Both Selipsky and Garman spent a long time at the company, with Selipsky leaving for a five year interlude as CEO at Tableau before returning to run AWS in 2021. Garman has spent his entire career at the company, rising from Amazon intern to AWS product manager to CEO over almost 20 years with the company.

Forrester Analyst Tracy Woo thinks it was time for a change. “Selipsky’s departure is unsurprising. AWS has seen slower growth under his tenure. The generative AI movement caught AWS flat-footed, placing them at third in AI among the hyperscalers — unfamiliar territory for AWS,” she said.

Ray Wang, founder and principal analyst at Constellation Research, agrees the timing is right, even though Selipsky played a key role in keeping AWS stable during Jassy’s transition from AWS CEO to CEO of the whole company.

“The current morale has not been the best, and customers’ expectations remain high as we enter an Age of AI. This sets Matt Garman up to be in a good place to take AWS to the next level,” Wang told TechCrunch.

Garman must deal with a market perception that AWS is behind Microsoft and Google in generative AI. AWS has stayed steady at around 33% market share over the years, while Azure has continued to creep up, reaching 25% in the most recent quarter, up 4 percentage points since the end of 2021, per Synergy Research. This is due in part to Microsoft’s speed in capturing the AI technology wave, driven by strategic investments and acquisitions such as OpenAI and Inflection AI.

Garman will be judged on how he steers the company through these changing market dynamics, says Rudina Seseri, founder and managing partner at Glasswing Ventures. “AWS has long dominated market share in the cloud market share, but Garman is entering the position with a few unique challenges,” Seseri told TechCrunch.

“Additionally, the end of egress fees means cloud platforms will need to build stronger product ecosystems in order to retain customers and remain competitive beyond price,” she said.

The question is should AWS be competing directly with Google and Microsoft at the large language model level, or should they play more to their pure infrastructure and platform strengths? Forrester analyst Lee Sustar thinks that’s AWS’s big strategic question right now.

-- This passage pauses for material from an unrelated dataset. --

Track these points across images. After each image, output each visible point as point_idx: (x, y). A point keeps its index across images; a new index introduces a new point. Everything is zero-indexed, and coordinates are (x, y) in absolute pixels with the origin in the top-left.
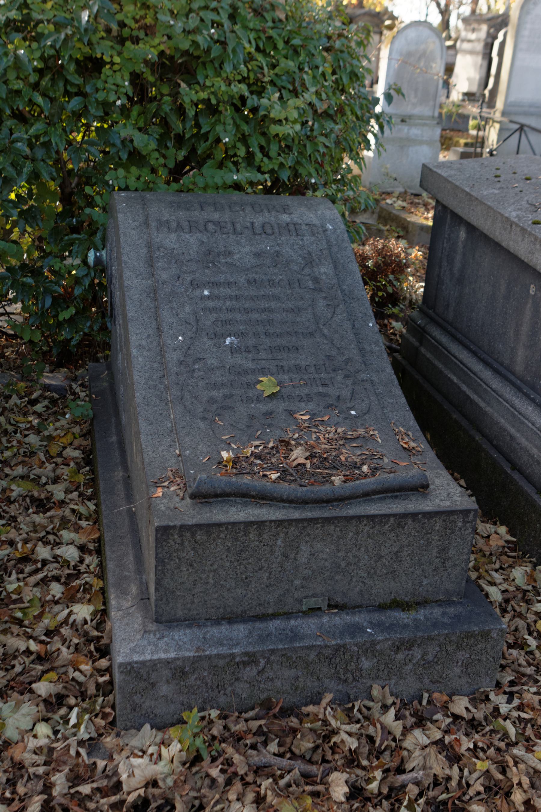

“AWS remains the market share leader by a long way, but the Microsoft/OpenAI combination has given Azure the initiative on bringing to market AI services as well as AI-infused versions of existing services. That poses a strategic question for AWS — do they mimic Azure’s approach by moving up the technology stack or stick with the ‘go build it’ approach that’s been so successful,” Sustar said.

IDC analyst Rick Villars, perhaps providing an answer for Sustar’s question, sees building a data infrastructure as the way for the company to go. In fact, the table may have been set for such an approach with the release of Amazon Bedrock last year.

“Data is what I think is the next big workload discussion that companies are going to have — like they had to do ERP in the 90s, e-commerce in the 2000s and later mobile. This is the next big big investment,” he said, and he thinks AWS is in a good position to go after that market with Garman at the helm.